Motivation

In this blog, we will reimplement Redpanda's iobuf library as introduced in their blog post.

The full source code is available here.

To understand iobuf, we need to first understand Redpanda's threading and memory model. Redpanda uses a thread-per-core (TpC) architecture. TpC is a programming model that addresses the two shortcomings of threaded programming:

  • Threads executing on the same data require synchronization mechanisms like locks, which are expensive.
  • Context switching is required when a thread suspends itself and lets another thread run. Context switching is expensive.

In TpC, each application thread is pinned to a CPU. Since the OS cannot move the threads around, there are no context switches. Furthermore, under TpC each thread relies on message passing instead of shared memory to share data. This eliminates synchronization overheads from locks. To learn more about TpC, check out this article by Seastar or this blog by Glommio.

Under Seastar, Redpanda's TpC framework, the full memory of the computer is split evenly across the cores during system bootup.
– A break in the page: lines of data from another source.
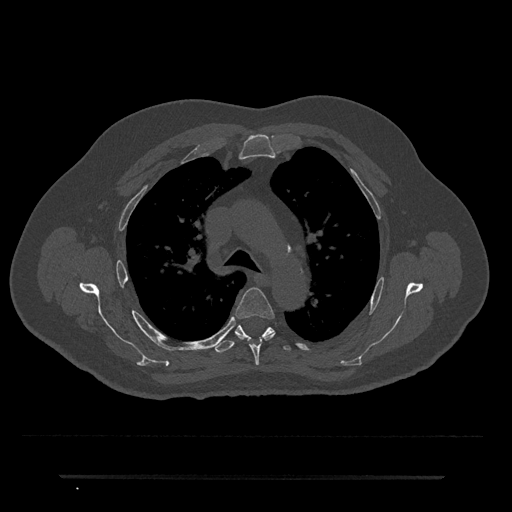
CT including the spine, one axial slice; position 510 of 797 along the scan axis; bone window (W 1800 / L 400 HU); 0.5 mm slice thickness; 512 × 512 image matrix, field of view 437 × 437 mm. Male patient, age 69 years. Case-level facts recorded for this patient, not image findings: primary cancer: prostate.
Structures marked on this image (semi-automatically segmented with operator editing):
- T4 vertebra: box from (x=234, y=287) to (x=275, y=365) px
- T5 vertebra: (x=213, y=324)–(x=291, y=353)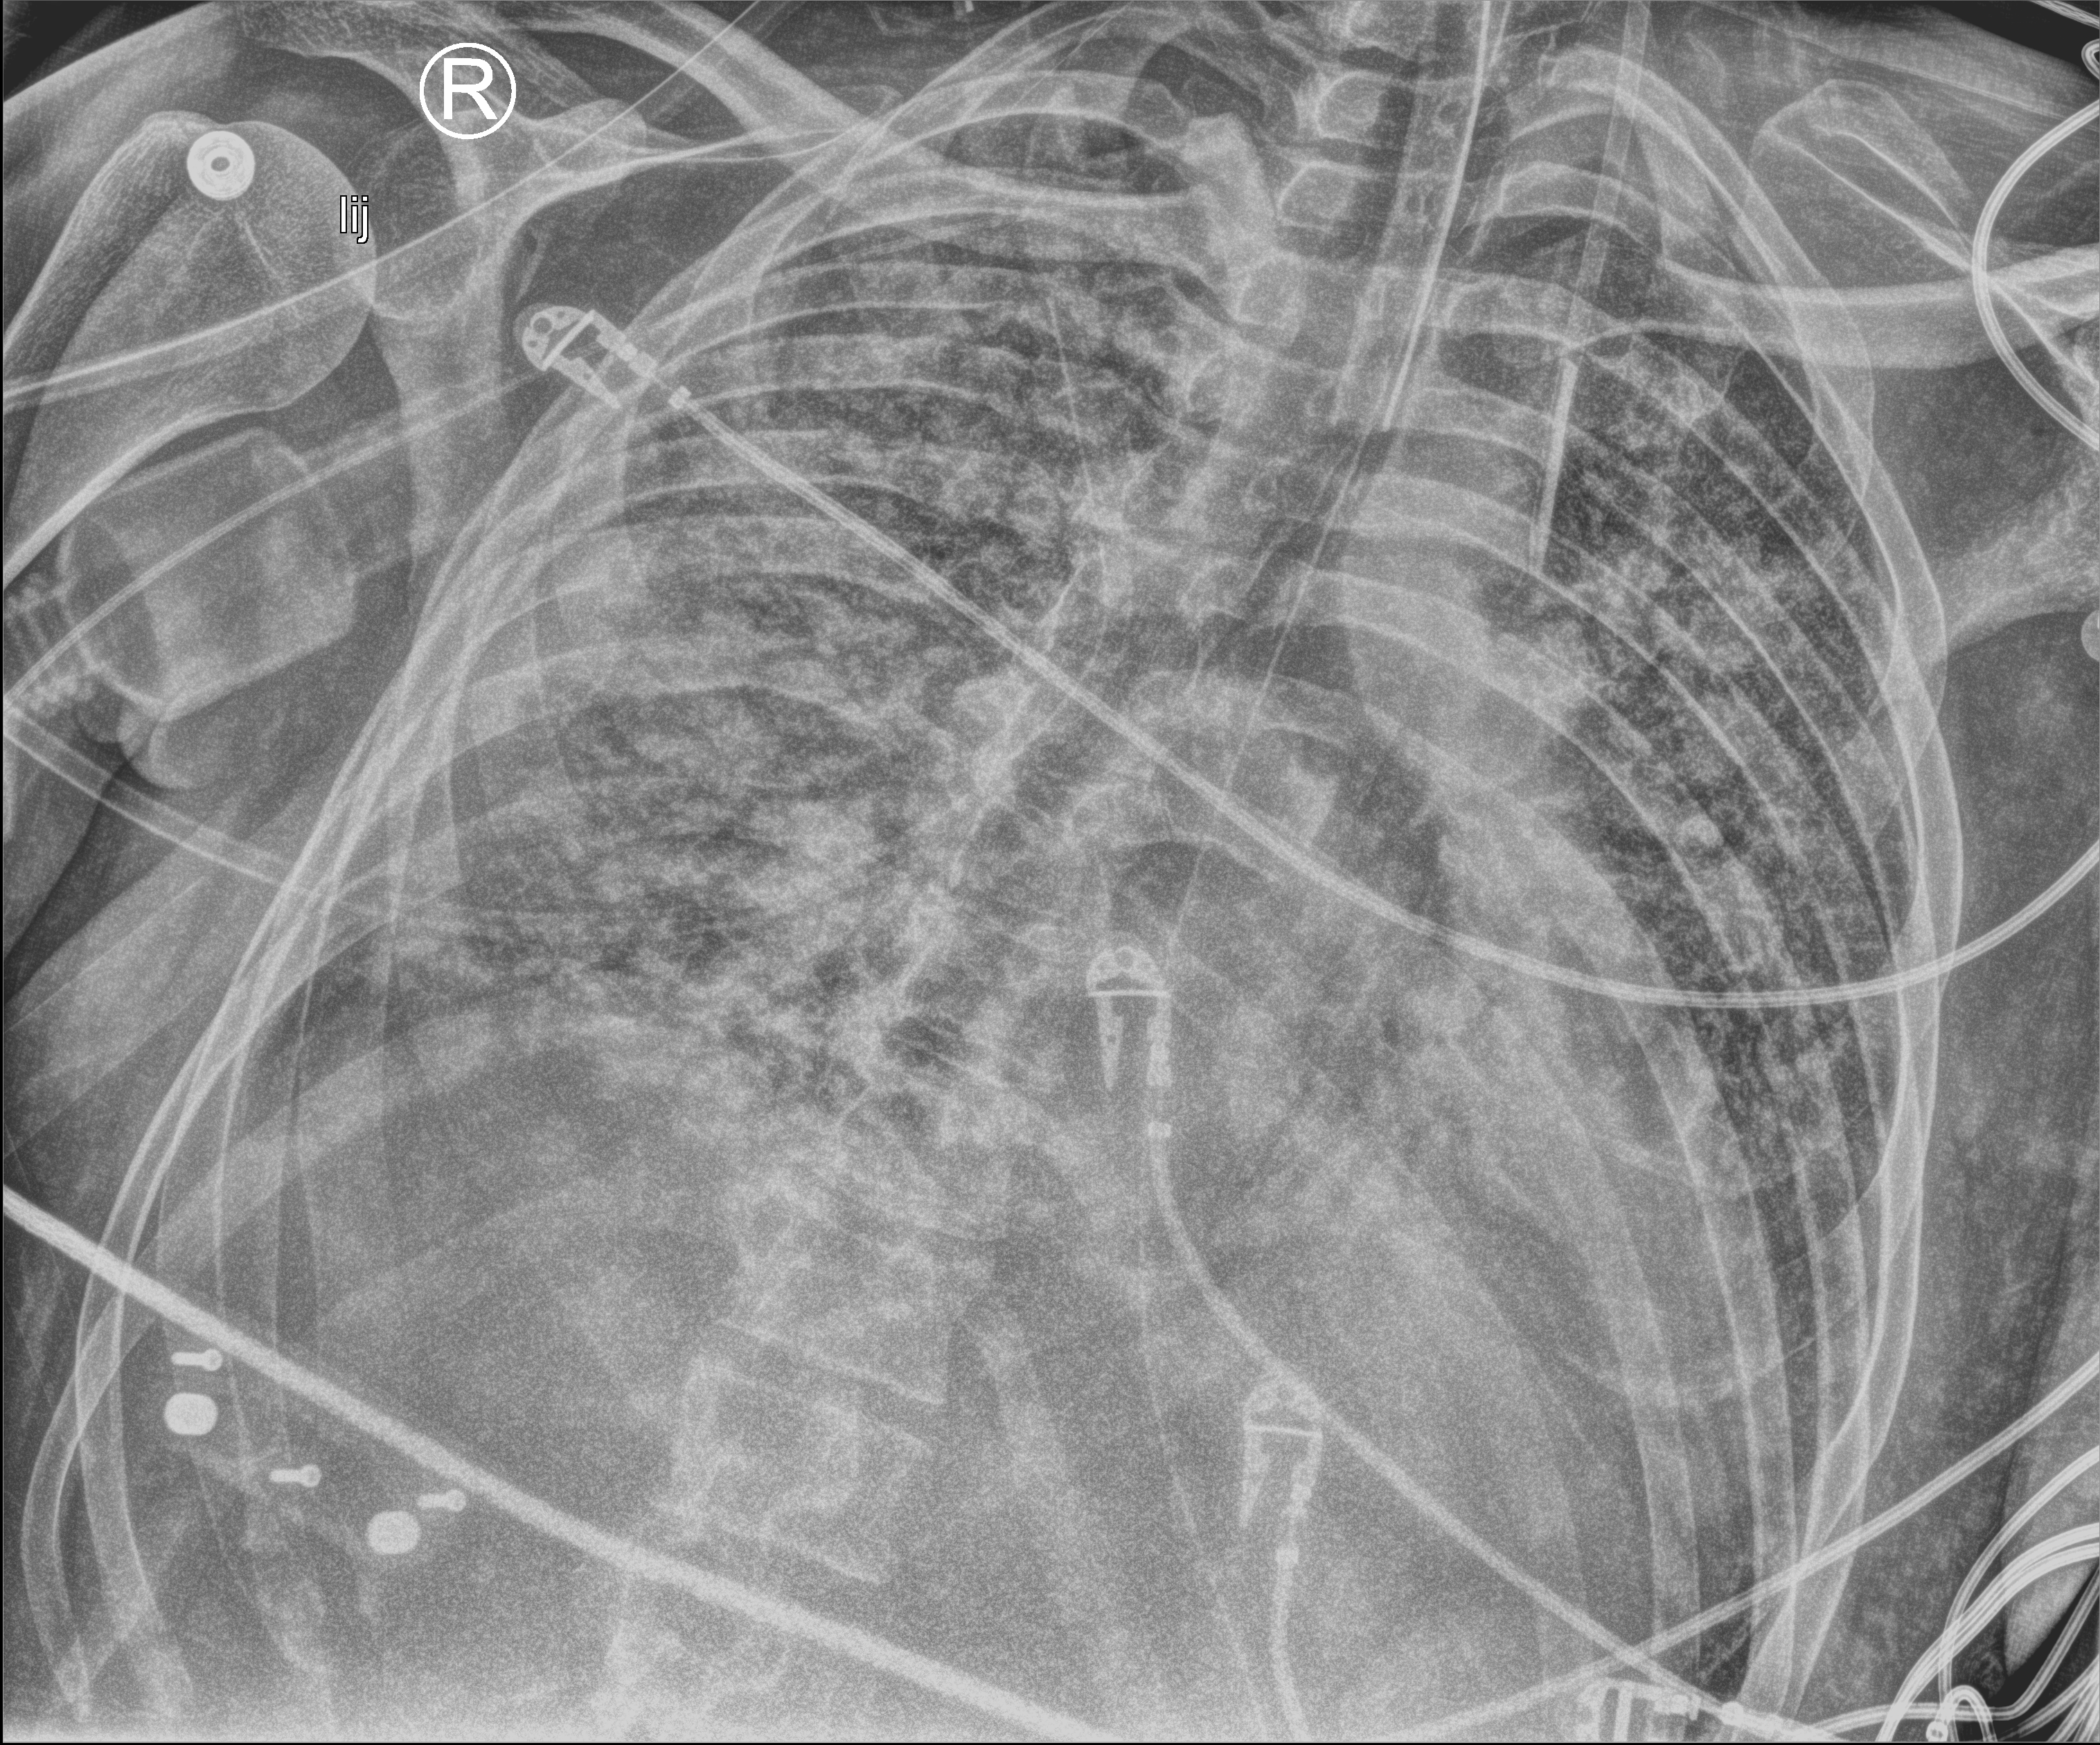
Chest X-ray (portable), anteroposterior (AP) projection. Patient hospitalised with COVID-19; male, aged 18–59 years.
Hospital-stay facts (about this admission, not read from this image; timing relative to this image not recorded): length of hospital stay: 75 days.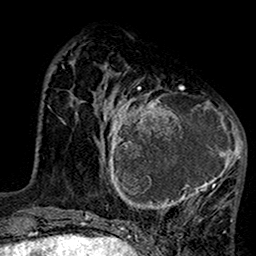
Breast MRI (dynamic contrast-enhanced), one axial slice. Slice 42 of 160 in the series (ordered by position). Cropped to one breast. Dynamic contrast-enhanced series, time point 2 of 7 at this slice position (early post-contrast). 1.5 T. TE 2.7 ms, TR 5.2 ms. 1 mm slice thickness. 256 × 256 image matrix. Female patient.
Outlined on this slice (semi-automatically segmented with operator editing):
- enhancing-tissue mask used for the functional tumour volume (all voxels passing the contrast-enhancement thresholds inside the analysis volume; usually the tumour): box from (x=99, y=75) to (x=247, y=216) px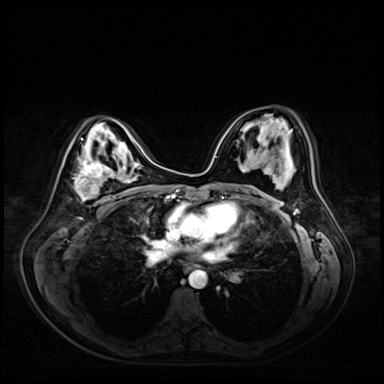
Breast MRI (dynamic contrast-enhanced), one axial slice. Position 33 of 72 along the scan axis. Dynamic contrast-enhanced series, time point 2 of 9 at this slice position (early post-contrast). 3 T. TE 1.4 ms, TR 4.3 ms. 384 × 384 image matrix. Female patient.
Annotated regions visible in this slice (semi-automatic segmentation, software-assisted and operator-edited):
- enhancing-tissue mask used for the functional tumour volume (all voxels passing the contrast-enhancement thresholds inside the analysis volume; usually the tumour): box from (x=74, y=156) to (x=118, y=201) px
As stated in Redpanda's blog, "memory allocated on core-0 [core-N], must be deallocated on core-0 [core-N]. However, there is no way to guarantee that a Java or Go client connecting to Redpanda will communicate with the exact core that owns the data". Therefore, Redpanda created iobuf, "a ref-counted, fragmented-buffer-chain with deferred deletes that allows Redpanda to simply share a view of a remote core’s parsed messages as the fragments come in, without incurring a copy overhead". In other words, iobuf is a way for Redpanda to share data across cores cheaply and deallocate the data in the core that owns the data when no cores need that data.

Now, let's look at how it works under the hood by examining my toy implementation!

Temporary Buffer

Before we implement the iobuf, we need to first implement its building block, the Temporary Buffer.

Temporary Buffer is a memory management abstraction for a contiguous region of memory. What makes temporary buffers different from buffers like Vec is that the underlying memory can be shared with another temporary_buffer. In other words, it is a buffer with an automatic reference count, kind of like an Arc in Rust.

My implementation is largely inspired by Seastar’s implementation.

API

Constructor

To create a TemporaryBuffer, you use the new: (size: usize) -> TemporaryBuffer API.

#![allow(unused)]
fn main() {
let buffer = TemporaryBuffer::new(12);
}

Write

To write into a TemporaryBuffer, you call get_write(&self) -> Option<*mut u8>. It is dangerous to return a mutable raw pointer if there is another reference to the TemporaryBuffer as the other buffer may not expect data to change. Therefore, get_write would return None if there are more than one reference to the buffer.

#![allow(unused)]
fn main() {
let buffer = TemporaryBuffer::new(12);
let ptr = buffer.get_write().unwrap();
let data: Vec<u8> = vec![1, 2, 3];
unsafe {
    std::ptr::copy_nonoverlapping(data.as_ptr(), ptr, 3);
}
}

Share

To share a buffer, you can either use share(&self) -> TemporaryBuffer to share the entire buffer or share_slice(&self, pos: usize, len: usize) -> TemporaryBuffer to get a sliced reference to the temporary buffer.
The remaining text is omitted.